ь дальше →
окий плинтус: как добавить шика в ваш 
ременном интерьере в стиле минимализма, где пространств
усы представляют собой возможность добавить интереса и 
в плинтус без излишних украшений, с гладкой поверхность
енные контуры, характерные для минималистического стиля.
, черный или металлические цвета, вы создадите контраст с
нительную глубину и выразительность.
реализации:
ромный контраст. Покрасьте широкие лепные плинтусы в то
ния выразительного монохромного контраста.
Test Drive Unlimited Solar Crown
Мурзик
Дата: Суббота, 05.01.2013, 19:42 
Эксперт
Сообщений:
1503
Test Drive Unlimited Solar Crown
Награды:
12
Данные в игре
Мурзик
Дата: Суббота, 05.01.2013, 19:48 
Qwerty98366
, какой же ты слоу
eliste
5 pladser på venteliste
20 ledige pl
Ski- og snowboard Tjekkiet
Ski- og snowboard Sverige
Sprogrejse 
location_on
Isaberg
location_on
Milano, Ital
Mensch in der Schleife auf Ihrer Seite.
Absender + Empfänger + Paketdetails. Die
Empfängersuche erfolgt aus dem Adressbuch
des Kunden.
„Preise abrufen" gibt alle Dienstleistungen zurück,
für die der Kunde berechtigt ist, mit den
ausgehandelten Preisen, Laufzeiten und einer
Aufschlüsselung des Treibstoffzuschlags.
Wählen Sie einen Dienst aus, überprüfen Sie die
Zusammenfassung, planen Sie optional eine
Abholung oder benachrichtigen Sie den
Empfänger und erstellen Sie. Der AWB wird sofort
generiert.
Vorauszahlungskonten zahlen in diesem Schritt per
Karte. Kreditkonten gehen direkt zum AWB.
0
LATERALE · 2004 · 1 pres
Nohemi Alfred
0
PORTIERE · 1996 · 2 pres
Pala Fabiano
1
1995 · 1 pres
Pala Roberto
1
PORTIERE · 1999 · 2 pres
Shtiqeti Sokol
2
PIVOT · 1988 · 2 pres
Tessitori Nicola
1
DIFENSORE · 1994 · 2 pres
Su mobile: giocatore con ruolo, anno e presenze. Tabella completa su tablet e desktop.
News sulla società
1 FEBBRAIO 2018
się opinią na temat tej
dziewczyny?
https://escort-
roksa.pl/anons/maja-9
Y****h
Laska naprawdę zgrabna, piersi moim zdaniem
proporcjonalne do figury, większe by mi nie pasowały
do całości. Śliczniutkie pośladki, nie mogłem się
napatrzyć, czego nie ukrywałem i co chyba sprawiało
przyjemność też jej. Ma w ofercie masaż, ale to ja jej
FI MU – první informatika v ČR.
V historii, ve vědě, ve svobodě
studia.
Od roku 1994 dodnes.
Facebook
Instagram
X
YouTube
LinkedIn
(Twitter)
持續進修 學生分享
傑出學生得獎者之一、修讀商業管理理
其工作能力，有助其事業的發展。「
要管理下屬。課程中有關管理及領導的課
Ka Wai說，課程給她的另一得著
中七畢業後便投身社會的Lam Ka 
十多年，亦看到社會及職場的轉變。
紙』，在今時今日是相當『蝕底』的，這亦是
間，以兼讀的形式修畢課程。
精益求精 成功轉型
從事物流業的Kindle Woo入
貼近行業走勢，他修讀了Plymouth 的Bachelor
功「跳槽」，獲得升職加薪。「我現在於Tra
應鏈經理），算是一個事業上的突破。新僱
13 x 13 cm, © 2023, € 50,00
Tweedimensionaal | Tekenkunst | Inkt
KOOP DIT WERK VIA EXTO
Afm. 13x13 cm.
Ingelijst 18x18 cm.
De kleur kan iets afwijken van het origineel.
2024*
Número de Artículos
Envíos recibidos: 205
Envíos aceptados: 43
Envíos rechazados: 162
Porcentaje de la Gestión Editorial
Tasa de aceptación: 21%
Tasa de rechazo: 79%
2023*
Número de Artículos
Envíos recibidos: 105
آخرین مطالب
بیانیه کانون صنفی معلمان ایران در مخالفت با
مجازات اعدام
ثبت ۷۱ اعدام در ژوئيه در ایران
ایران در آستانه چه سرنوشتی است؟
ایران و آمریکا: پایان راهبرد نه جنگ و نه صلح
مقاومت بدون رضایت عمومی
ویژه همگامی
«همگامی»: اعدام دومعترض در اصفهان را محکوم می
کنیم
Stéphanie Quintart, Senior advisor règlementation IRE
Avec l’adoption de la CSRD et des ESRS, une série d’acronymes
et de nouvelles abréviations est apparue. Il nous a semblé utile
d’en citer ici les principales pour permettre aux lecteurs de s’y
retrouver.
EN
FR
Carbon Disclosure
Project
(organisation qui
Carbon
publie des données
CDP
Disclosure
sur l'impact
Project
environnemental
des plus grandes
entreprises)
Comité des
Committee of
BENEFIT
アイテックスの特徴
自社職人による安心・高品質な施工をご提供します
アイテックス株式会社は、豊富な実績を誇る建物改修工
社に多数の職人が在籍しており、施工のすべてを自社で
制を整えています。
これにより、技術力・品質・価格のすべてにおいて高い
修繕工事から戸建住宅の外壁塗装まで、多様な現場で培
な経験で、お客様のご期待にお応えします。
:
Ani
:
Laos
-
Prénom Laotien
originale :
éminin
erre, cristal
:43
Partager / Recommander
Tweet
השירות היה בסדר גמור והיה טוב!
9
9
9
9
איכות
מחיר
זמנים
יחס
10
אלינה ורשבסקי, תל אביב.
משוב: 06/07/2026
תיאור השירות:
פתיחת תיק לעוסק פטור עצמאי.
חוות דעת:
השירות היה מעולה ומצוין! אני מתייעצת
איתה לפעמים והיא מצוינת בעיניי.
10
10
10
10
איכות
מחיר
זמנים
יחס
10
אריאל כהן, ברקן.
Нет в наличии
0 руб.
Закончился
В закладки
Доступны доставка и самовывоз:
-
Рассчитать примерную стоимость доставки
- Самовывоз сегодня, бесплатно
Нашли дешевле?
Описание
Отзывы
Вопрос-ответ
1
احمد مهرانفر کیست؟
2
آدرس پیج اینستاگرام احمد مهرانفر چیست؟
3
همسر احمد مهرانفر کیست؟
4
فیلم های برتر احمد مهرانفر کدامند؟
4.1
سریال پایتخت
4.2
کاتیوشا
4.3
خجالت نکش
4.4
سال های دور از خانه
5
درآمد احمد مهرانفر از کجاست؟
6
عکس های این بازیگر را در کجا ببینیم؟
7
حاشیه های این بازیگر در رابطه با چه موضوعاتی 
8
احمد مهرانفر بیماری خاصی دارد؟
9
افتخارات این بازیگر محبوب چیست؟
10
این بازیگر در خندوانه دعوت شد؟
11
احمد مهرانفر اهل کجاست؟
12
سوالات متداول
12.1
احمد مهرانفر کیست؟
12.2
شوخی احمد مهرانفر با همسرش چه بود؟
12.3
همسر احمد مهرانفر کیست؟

····················

Activity
From the first entry above to the last, repeat everything exactly.

Written reply
ь дальше →
окий плинтус: как добавить шика в ваш 
ременном интерьере в стиле минимализма, где пространств
усы представляют собой возможность добавить интереса и 
в плинтус без излишних украшений, с гладкой поверхность
енные контуры, характерные для минималистического стиля.
, черный или металлические цвета, вы создадите контраст с
нительную глубину и выразительность.
реализации:
ромный контраст. Покрасьте широкие лепные плинтусы в то
ния выразительного монохромного контраста.
Test Drive Unlimited Solar Crown
Мурзик
Дата: Суббота, 05.01.2013, 19:42 
Эксперт
Сообщений:
1503
Test Drive Unlimited Solar Crown
Награды:
12
Данные в игре
Мурзик
Дата: Суббота, 05.01.2013, 19:48 
Qwerty98366
, какой же ты слоу
eliste
5 pladser på venteliste
20 ledige pl
Ski- og snowboard Tjekkiet
Ski- og snowboard Sverige
Sprogrejse 
location_on
Isaberg
location_on
Milano, Ital
Mensch in der Schleife auf Ihrer Seite.
Absender + Empfänger + Paketdetails. Die
Empfängersuche erfolgt aus dem Adressbuch
des Kunden.
„Preise abrufen" gibt alle Dienstleistungen zurück,
für die der Kunde berechtigt ist, mit den
ausgehandelten Preisen, Laufzeiten und einer
Aufschlüsselung des Treibstoffzuschlags.
Wählen Sie einen Dienst aus, überprüfen Sie die
Zusammenfassung, planen Sie optional eine
Abholung oder benachrichtigen Sie den
Empfänger und erstellen Sie. Der AWB wird sofort
generiert.
Vorauszahlungskonten zahlen in diesem Schritt per
Karte. Kreditkonten gehen direkt zum AWB.
0
LATERALE · 2004 · 1 pres
Nohemi Alfred
0
PORTIERE · 1996 · 2 pres
Pala Fabiano
1
1995 · 1 pres
Pala Roberto
1
PORTIERE · 1999 · 2 pres
Shtiqeti Sokol
2
PIVOT · 1988 · 2 pres
Tessitori Nicola
1
DIFENSORE · 1994 · 2 pres
Su mobile: giocatore con ruolo, anno e presenze. Tabella completa su tablet e desktop.
News sulla società
1 FEBBRAIO 2018
się opinią na temat tej
dziewczyny?
https://escort-
roksa.pl/anons/maja-9
Y****h
Laska naprawdę zgrabna, piersi moim zdaniem
proporcjonalne do figury, większe by mi nie pasowały
do całości. Śliczniutkie pośladki, nie mogłem się
napatrzyć, czego nie ukrywałem i co chyba sprawiało
przyjemność też jej. Ma w ofercie masaż, ale to ja jej
FI MU – první informatika v ČR.
V historii, ve vědě, ve svobodě
studia.
Od roku 1994 dodnes.
Facebook
Instagram
X
YouTube
LinkedIn
(Twitter)
持續進修 學生分享
傑出學生得獎者之一、修讀商業管理理
其工作能力，有助其事業的發展。「
要管理下屬。課程中有關管理及領導的課
Ka Wai說，課程給她的另一得著
中七畢業後便投身社會的Lam Ka 
十多年，亦看到社會及職場的轉變。
紙』，在今時今日是相當『蝕底』的，這亦是
間，以兼讀的形式修畢課程。
精益求精 成功轉型
從事物流業的Kindle Woo入
貼近行業走勢，他修讀了Plymouth 的Bachelor
功「跳槽」，獲得升職加薪。「我現在於Tra
應鏈經理），算是一個事業上的突破。新僱
13 x 13 cm, © 2023, € 50,00
Tweedimensionaal | Tekenkunst | Inkt
KOOP DIT WERK VIA EXTO
Afm. 13x13 cm.
Ingelijst 18x18 cm.
De kleur kan iets afwijken van het origineel.
2024*
Número de Artículos
Envíos recibidos: 205
Envíos aceptados: 43
Envíos rechazados: 162
Porcentaje de la Gestión Editorial
Tasa de aceptación: 21%
Tasa de rechazo: 79%
2023*
Número de Artículos
Envíos recibidos: 105
آخرین مطالب
بیانیه کانون صنفی معلمان ایران در مخالفت با
مجازات اعدام
ثبت ۷۱ اعدام در ژوئيه در ایران
ایران در آستانه چه سرنوشتی است؟
ایران و آمریکا: پایان راهبرد نه جنگ و نه صلح
مقاومت بدون رضایت عمومی
ویژه همگامی
«همگامی»: اعدام دومعترض در اصفهان را محکوم می
کنیم
Stéphanie Quintart, Senior advisor règlementation IRE
Avec l’adoption de la CSRD et des ESRS, une série d’acronymes
et de nouvelles abréviations est apparue. Il nous a semblé utile
d’en citer ici les principales pour permettre aux lecteurs de s’y
retrouver.
EN
FR
Carbon Disclosure
Project
(organisation qui
Carbon
publie des données
CDP
Disclosure
sur l'impact
Project
environnemental
des plus grandes
entreprises)
Comité des
Committee of
BENEFIT
アイテックスの特徴
自社職人による安心・高品質な施工をご提供します
アイテックス株式会社は、豊富な実績を誇る建物改修工
社に多数の職人が在籍しており、施工のすべてを自社で
制を整えています。
これにより、技術力・品質・価格のすべてにおいて高い
修繕工事から戸建住宅の外壁塗装まで、多様な現場で培
な経験で、お客様のご期待にお応えします。
:
Ani
:
Laos
-
Prénom Laotien
originale :
éminin
erre, cristal
:43
Partager / Recommander
Tweet
השירות היה בסדר גמור והיה טוב!
9
9
9
9
איכות
מחיר
זמנים
יחס
10
אלינה ורשבסקי, תל אביב.
משוב: 06/07/2026
תיאור השירות:
פתיחת תיק לעוסק פטור עצמאי.
חוות דעת:
השירות היה מעולה ומצוין! אני מתייעצת
איתה לפעמים והיא מצוינת בעיניי.
10
10
10
10
איכות
מחיר
זמנים
יחס
10
אריאל כהן, ברקן.
Нет в наличии
0 руб.
Закончился
В закладки
Доступны доставка и самовывоз:
-
Рассчитать примерную стоимость доставки
- Самовывоз сегодня, бесплатно
Нашли дешевле?
Описание
Отзывы
Вопрос-ответ
1
احمد مهرانفر کیست؟
2
آدرس پیج اینستاگرام احمد مهرانفر چیست؟
3
همسر احمد مهرانفر کیست؟
4
فیلم های برتر احمد مهرانفر کدامند؟
4.1
سریال پایتخت
4.2
کاتیوشا
4.3
خجالت نکش
4.4
سال های دور از خانه
5
درآمد احمد مهرانفر از کجاست؟
6
عکس های این بازیگر را در کجا ببینیم؟
7
حاشیه های این بازیگر در رابطه با چه موضوعاتی 
8
احمد مهرانفر بیماری خاصی دارد؟
9
افتخارات این بازیگر محبوب چیست؟
10
این بازیگر در خندوانه دعوت شد؟
11
احمد مهرانفر اهل کجاست؟
12
سوالات متداول
12.1
احمد مهرانفر کیست؟
12.2
شوخی احمد مهرانفر با همسرش چه بود؟
12.3
همسر احمد مهرانفر کیست؟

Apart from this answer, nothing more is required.